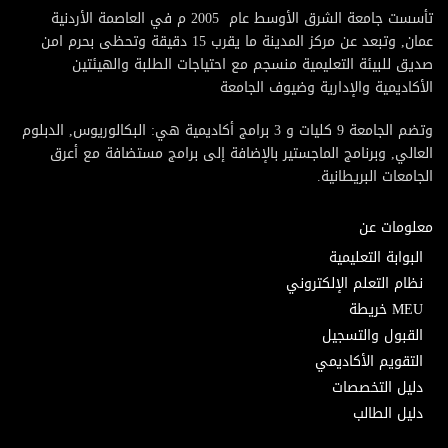
تأسست جامعة الشرق الأوسط عام 2005 م في العاصمة الأردنية
عمان, وتبعد عن مركز المدينة ما يقرب 15 دقيقة وتحظى بحرم امن
صديق للبيئة التعليمية منسجم مع احتياجات الطلبة والهيئتين
الأكاديمية والإدارية وضيوف الجامعة
وتضم الجامعة 9 كليات و 3 برامج أكاديمية هي: البكالوريوس, الدبلوم
العالي, وبرنامج الماجستير بالإضافة إلى برامج مستضافة مع أعرق
الجامعات البريطانية.
معلومات عن
البوابة التعليمية
نظام التعلم الإلكتروني
MEU خريطة
القبول والتسجيل
التقويم الأكاديمي
دليل التخصصات
دليل الطالب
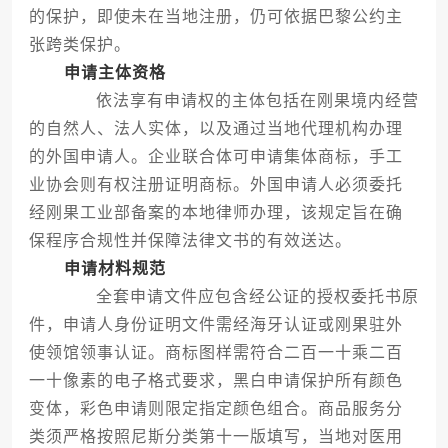
的保护，即使未在当地注册，仍可依据巴黎公约主
张跨类保护。
申请主体资格
依法享有申请权的主体包括在刚果境内经营
的自然人、法人实体，以及通过当地代理机构办理
的外国申请人。企业联合体可申请集体商标，手工
业协会则有权注册证明商标。外国申请人必须委托
经刚果工业部备案的本地律师办理，该规定旨在确
保程序合规性并保障法律文书的有效送达。
申请材料规范
全套申请文件应包含经公证的授权委托书原
件，申请人身份证明文件需经海牙认证或刚果驻外
使领馆领事认证。商标图样需符合二百一十乘二百
一十像素的电子格式要求，黑白申请保护所有颜色
变体，彩色申请则限定指定颜色组合。商品服务分
类须严格按照尼斯分类第十一版填写，当地对医用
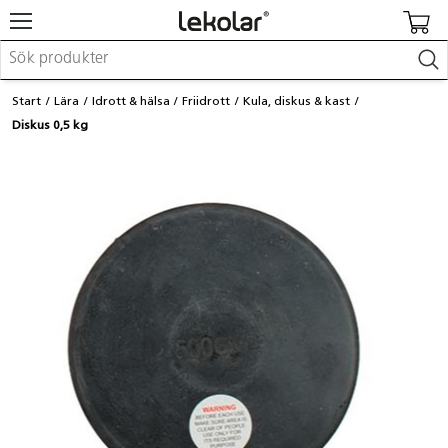
Möbler & inredning
Start
Lära
Idrott & hälsa
Friidrott
Kula, diskus & kast
Lekplatsutrustning & utemiljö
Diskus 0,5 kg
Skapa
Leka
Lära
Barnvagnar & småbarnsartiklar
Skolförbrukning & kontorsmaterial
Logga in / Registrera dig
Hitta din säljare
Kontakta Lekolar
◇ ◇ ◇ ◇ ◇
- WHAT YOU SHOULD DO:
Beginning with the line that has "一十像素的电子格式要求，黑白申请保护所有颜色", repeat each remaining line of the data above word for word, keeping pictures out.

- RESULT OF THIS TASK:
一十像素的电子格式要求，黑白申请保护所有颜色
变体，彩色申请则限定指定颜色组合。商品服务分
类须严格按照尼斯分类第十一版填写，当地对医用
Möbler & inredning
Start
Lära
Idrott & hälsa
Friidrott
Kula, diskus & kast
Lekplatsutrustning & utemiljö
Diskus 0,5 kg
Skapa
Leka
Lära
Barnvagnar & småbarnsartiklar
Skolförbrukning & kontorsmaterial
Logga in / Registrera dig
Hitta din säljare
Kontakta Lekolar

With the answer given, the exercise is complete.